Decía Winston Churchill que "la democracia es la peor forma de gobierno, exceptuando a todas las otras que han sido intentadas". Sin embargo, si la democracia consistiera únicamente en asegurar el poder de las mayorías, o en una simple plataforma electoral, tarde o temprano sería ineficaz y serviría de tránsito hacia formas de autoritarismo.
Para fortalecer la democracia es preciso entender que lo central o esencial en ella no es la voluntad de una mayoría sino el ejercicio "justo" del poder del pueblo. Cuando la voluntad mayoritaria carece de límites, la democracia pasa a ser "democradura", palabra acuñada por Rosanvallon, o tiranía de masas. La democracia justa, en cambio, nace en Grecia bajo la idea de que sólo la unanimidad es reflejo genuino de la voluntad de todos. Como esto no es posible en sociedades modernas, la unanimidad ha sido reemplazada por el voto de la mayoría, pero esta no podría asumir para sí la fuerza legitimadora de la unanimidad.
¿Significa entonces que la aprobación mayoritaria de leyes y de gobiernos no es democrática o legítima por falta de unanimidad? No, al contrario, el gobierno de la mayoría continúa siendo el menos imperfecto de todos, pero no corresponde atribuirle un sentido de representación total de la voluntad social. Esto sugiere comprender la democracia como mecanismo de fijación de mínimos posibilitadores del desarrollo de todos, incluso de aquellos que no comparten el parecer mayoritario. Esto exige que las decisiones democráticas deben promover y resguardar, en igualdad de condiciones, a las familias, corporaciones educativas, empresas, juntas vecinales, iglesias, pymes, asociaciones, clubes, sindicatos, etc., que forman el tejido social.

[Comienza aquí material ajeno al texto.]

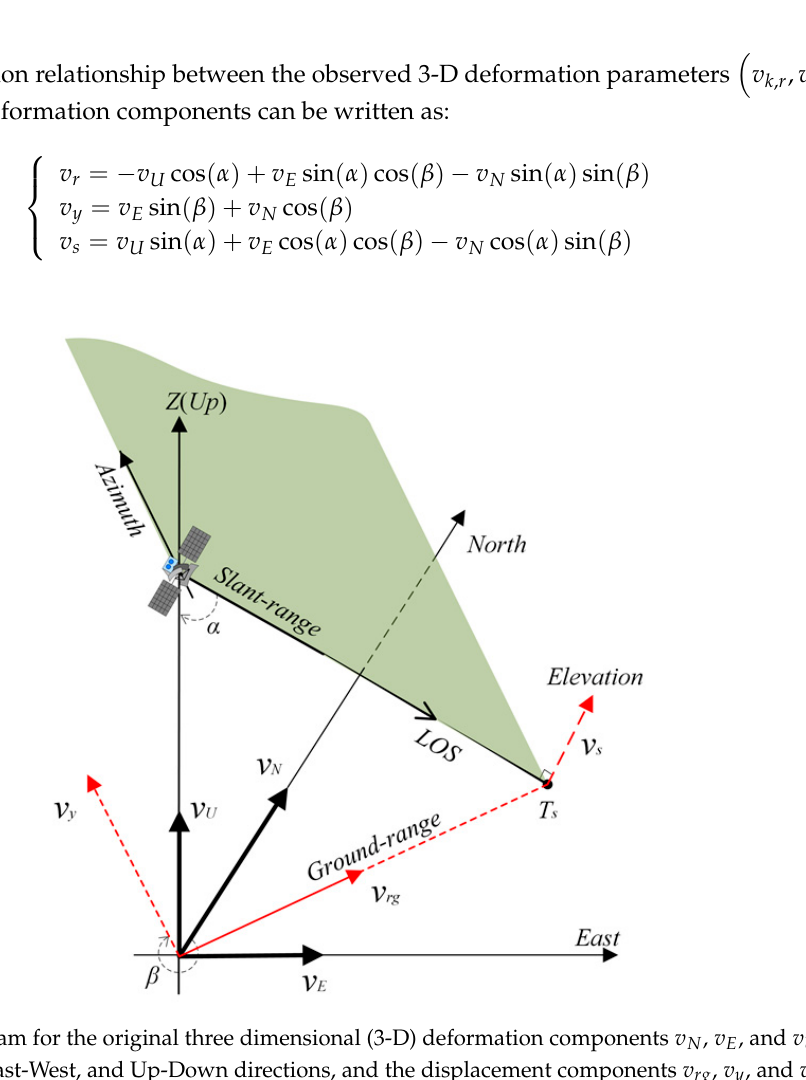
v , v , and N E v , rg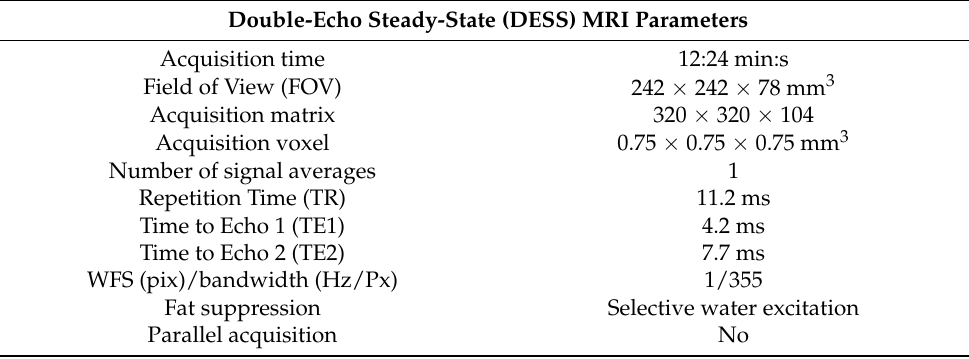
Table 1. Main technical parameters of the 3D Double-Echo Steady-State (DESS) MRI protocol.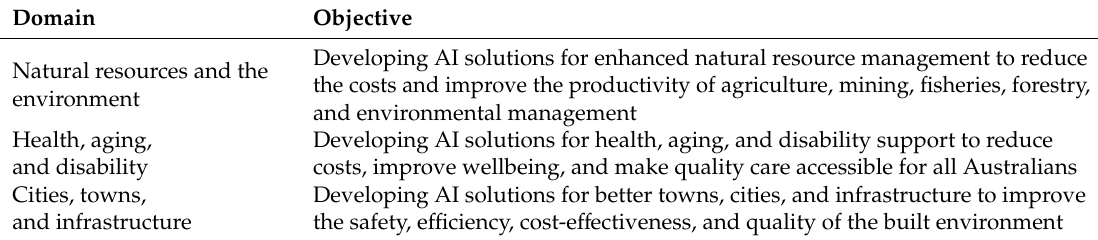
Table 3. Priority AI specialization domains and their objectives, derived from Data61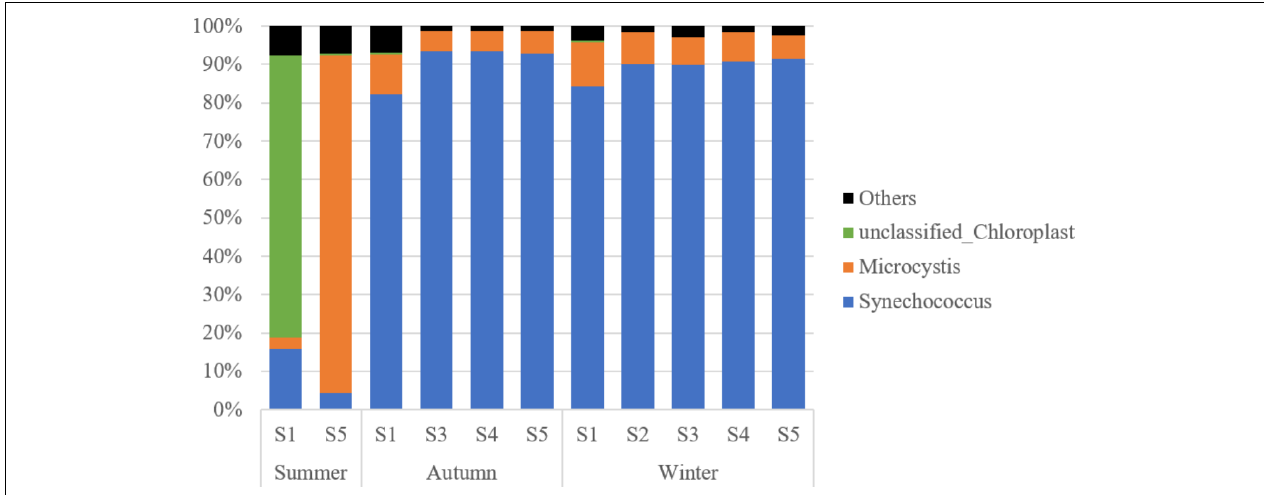
FIGURE 4 | The taxonomic composition of PE-cells from the sorted samples in Lake Fuxian.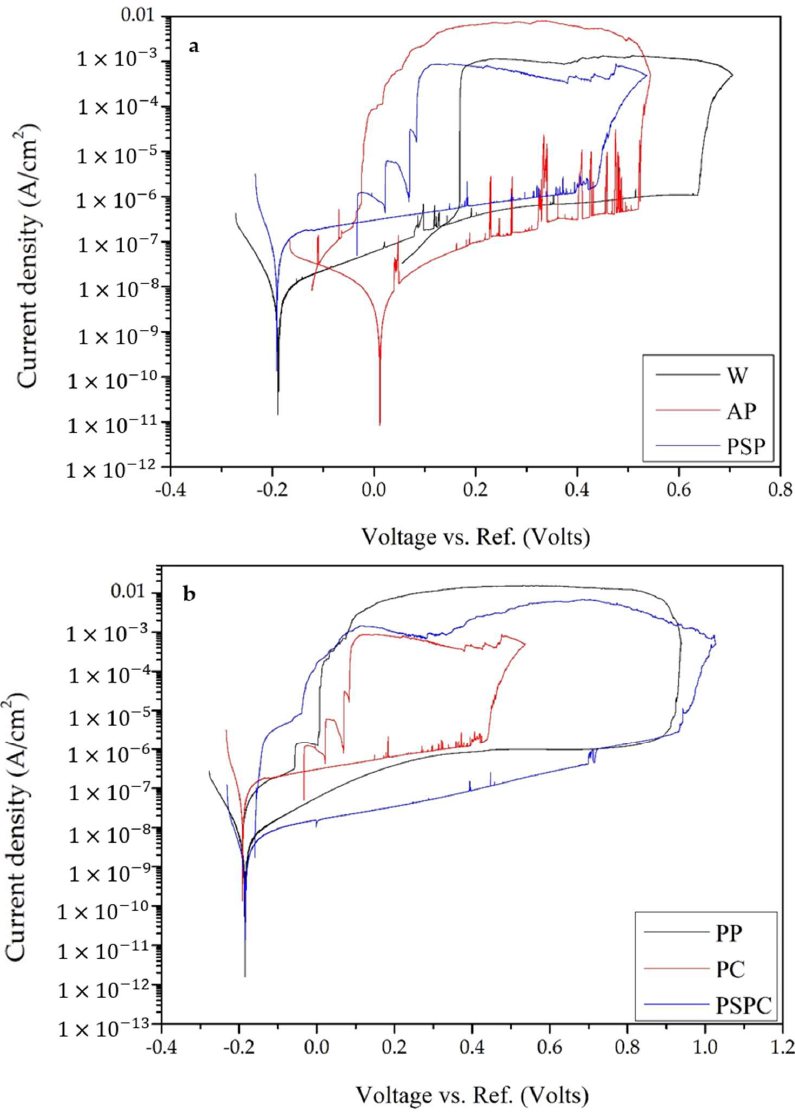
Figure 15. Representative cyclic curves for the six studied surfaces for: ( a ) Wrought, as-printed and shot peened and ( b ) polished, coated and hybrid. Table 7. Average corrosion testing results for each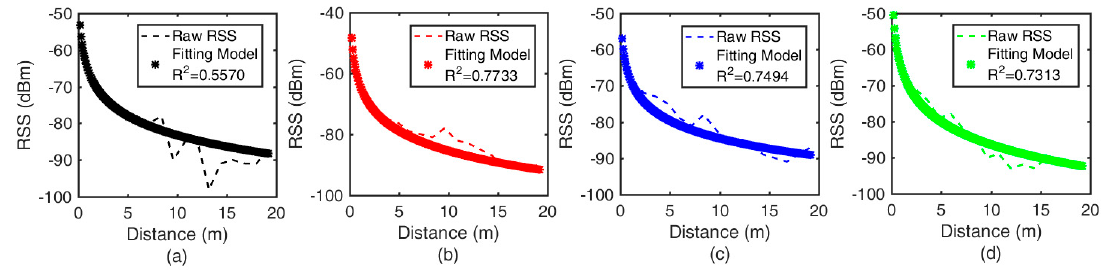
Figure 4. The signal-attenuation models for the Google Pixel 3 L: the fitting model for ( a ) CH all: R 2 = 0.5570; ( b ) CH 37: R 2 = 0.7733; ( c ) CH 38: R 2 = 0.7494; and ( d ) CH 39: R 2 = 0.7313.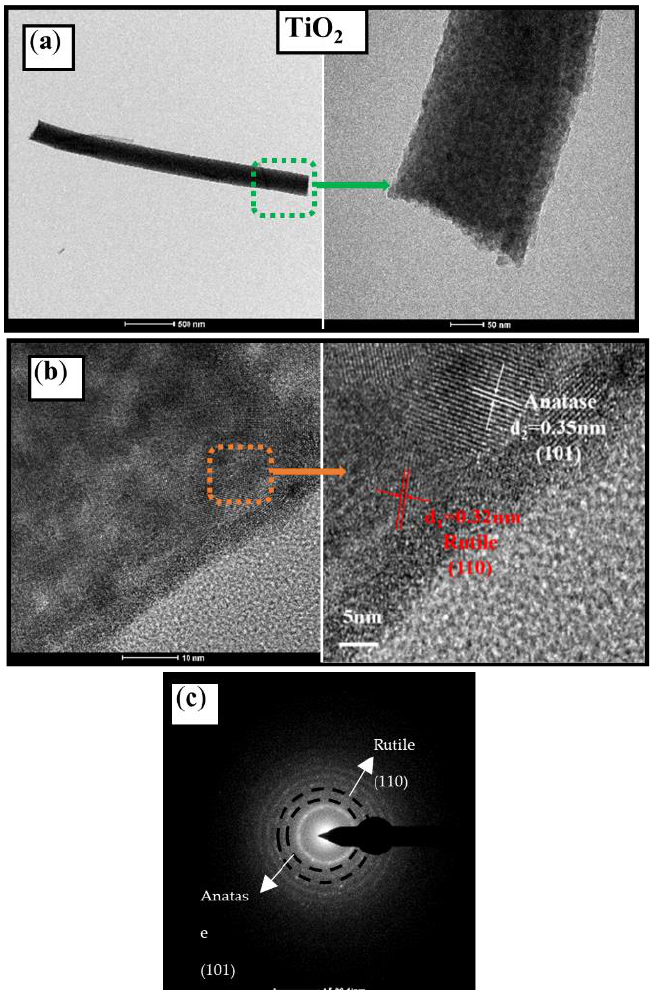
TiO 2 is flat, smooth, and compact, and there is no impurity attachment. For pure TiO 2 samples, HRTEM (Figure 3b) and diffraction pattern (Figure 3c) was used to measure and analyze. It is found that the prepared TiO 2 fiber exhibits a polycrystalline state after calcination at 700 ◦ C, and the lattice spacing indicates that this polycrystalline state consists of anatase phase (0.35 nm) and rutile phase (0.32 nm). This is due to the different cooling rates at different locations of the fibers after calcination. It is further found that the two- phase structures are adjacent to each other and easy to form heterojunction structures, which may have a positive effect on photocatalytic behavior.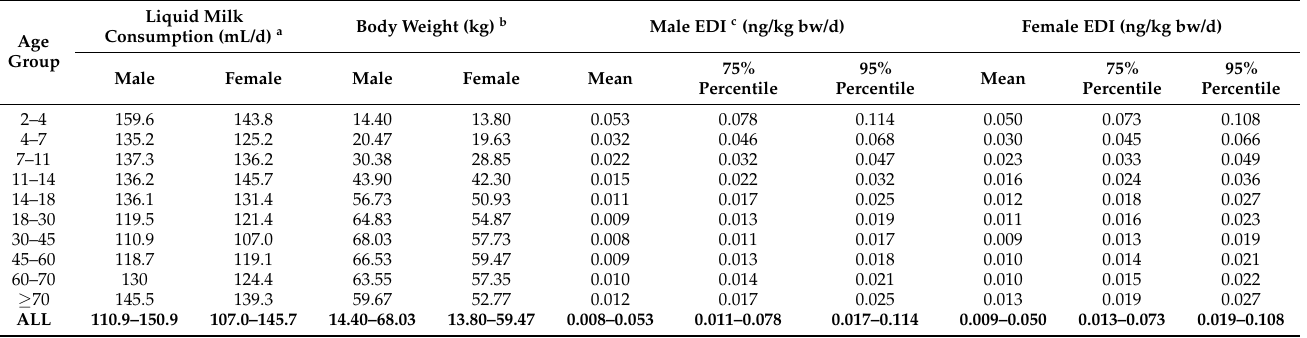
Table 2. Risk assessment of AFM1 exposure in different age-sex groups of milk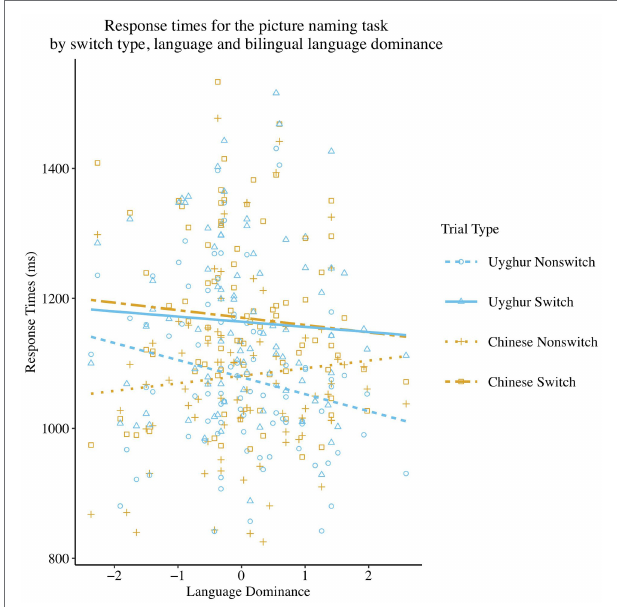
FIGURE 2 | Scatterplot and regression fit lines showing the correlation between Language Dominance and mean response times at each level of the combinations of Switch Type and Language in the picture naming task.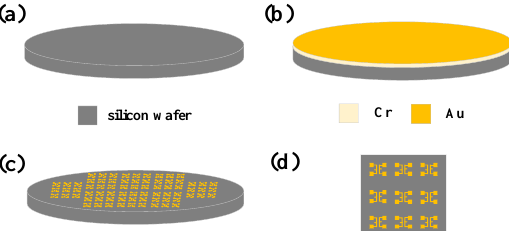
Figure 1. Process flow diagram for fabricating Cr/Au electrodes on silicon wafers. ( a ) Bare silicon pre-treatment. ( b ) Sputtering Cr/Au metal layer. ( c ) Acetone immersion peeling. ( d ) Dicing Silicon Crystals.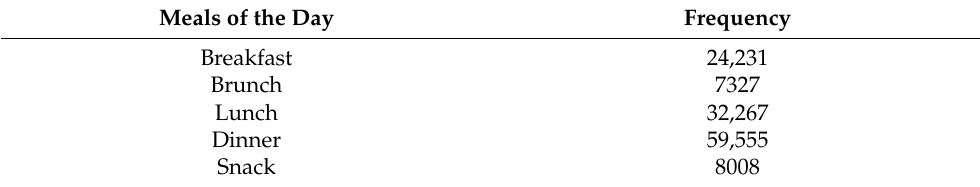
Table 2. Meals of the day tweeted in connection with the hashtag #foodblogger on Twitter. Meals of the Day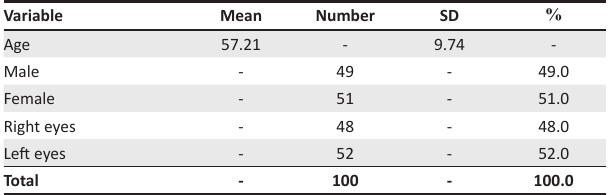
TABLE 1: Basic characteristics of study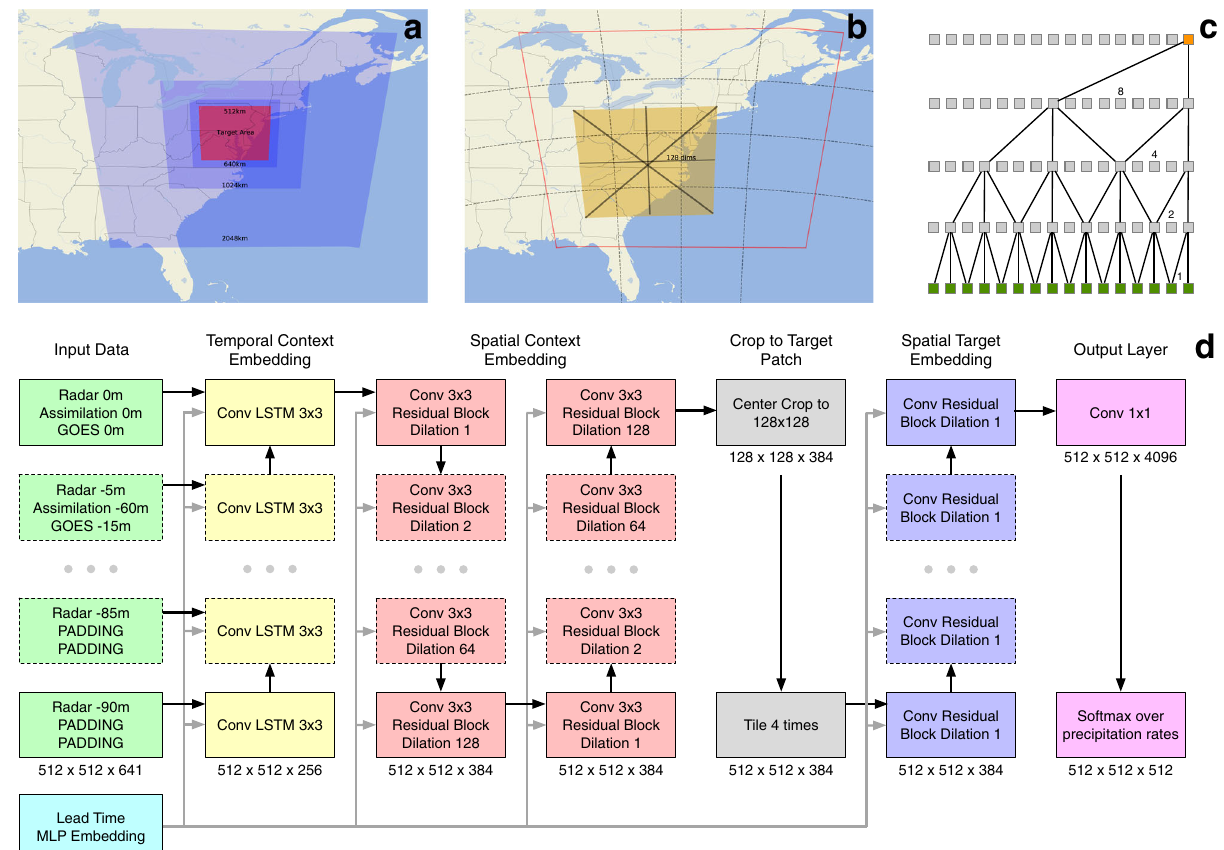
Fig. 9 | MetNet-2 context aggregation and architecture. Diagrams of various aspects of the MetNet-2 model. a MetNet-2 captures increasing amounts of context around the target patch. The fi gure shows the effects of the ortho- graphic projection for the context and target, onto Earth with an equir- ectangular projection. b MetNet-2 layers are spread over 4×4 TPU cores. The fi gure represents a convolution with dilation factor 128 reaching out to neigh- boring TPUs to retrieve the relevant parts of the layer. c Pattern of connectivity when using convolutions with dilation factors that double at each layer. The total receptive fi eld grows exponentially in the number of layers. d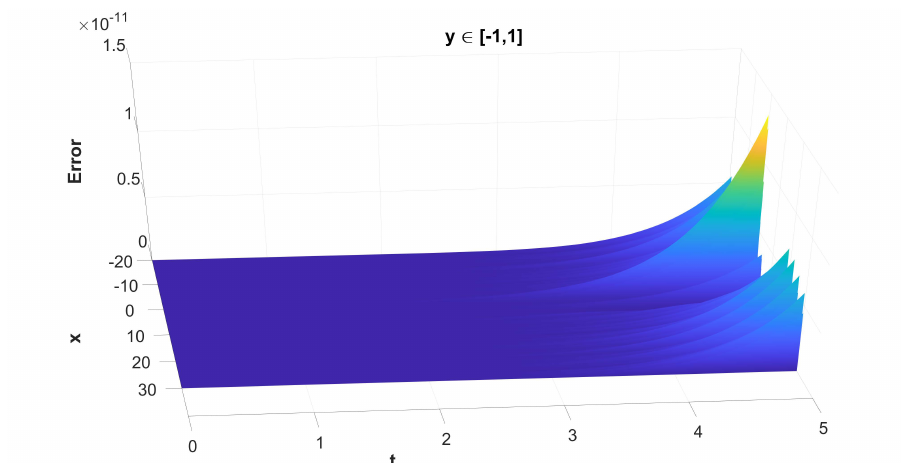
Figure 10. The maximum, along y , absolute error of the solution versus t and x without the use of finite difference schemes for the spatial semi-discretisation.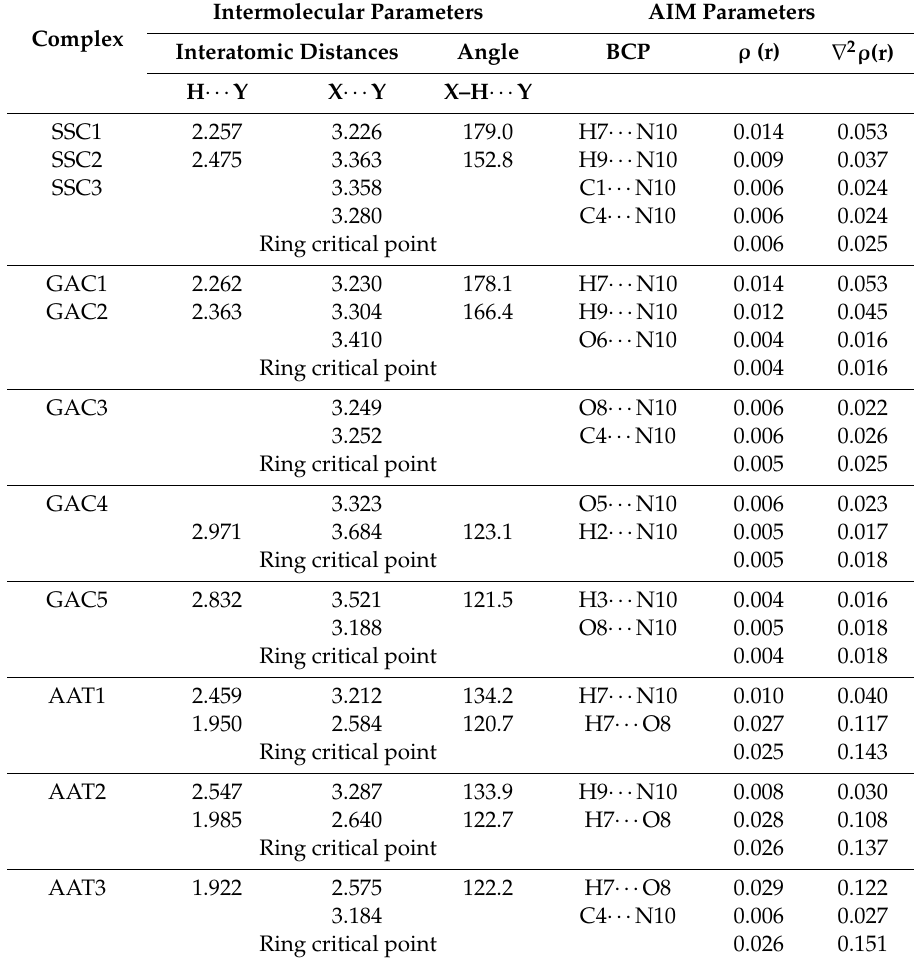
Table 1. Interatomic distances (Å), angles (degree) and electron density parameters of the bond (au) of the SSC, GAC and AAT complexes with N 2 (1:1) computed at the MP2 / 6-311 ++ G(2d,2p)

En consecuencia, es una mala democracia aquella fundada en la exclusión o discriminación de minorías de distinta índole, o de desprecio del aporte de la familia -primera escuela de virtudes- y de las asociaciones al bien común. Resalta aquí otro resultado de la encuesta CEP. Un 53% de los encuestados dijo que la principal responsabilidad por el sustento económico de las personas está en las personas mismas y no en el Estado, versus un 17% que opinó lo contrario. Esta es señal inequívoca de que una gran mayoría de chilenos quiere un Estado que regule, fiscalice y apoye el emprendimiento privado, pero no que lo sustituya o reemplace.
Tampoco hay buena democracia cuando el sistema político cae en desprestigio por la ineficacia de sus directivos. La discusión constitucional que se avecina debería hacerse cargo de la falta de legitimidad de nuestras instituciones, principal factor de minusvaloración de la democracia. Asoman aquí la atomización de los partidos políticos, el nombramiento de autoridades sin concurso público o idoneidad suficiente, y la desregulación en materia de probidad y conflictos de interés, entre otras.
La democracia es la mejor defensa frente a los riesgos de autoritarismo y de totalitarismo, cuando logramos que funcione bien. La encuesta CEP demuestra que nuestra democracia muestra síntomas de enfermedad. Estamos a tiempo de remediar.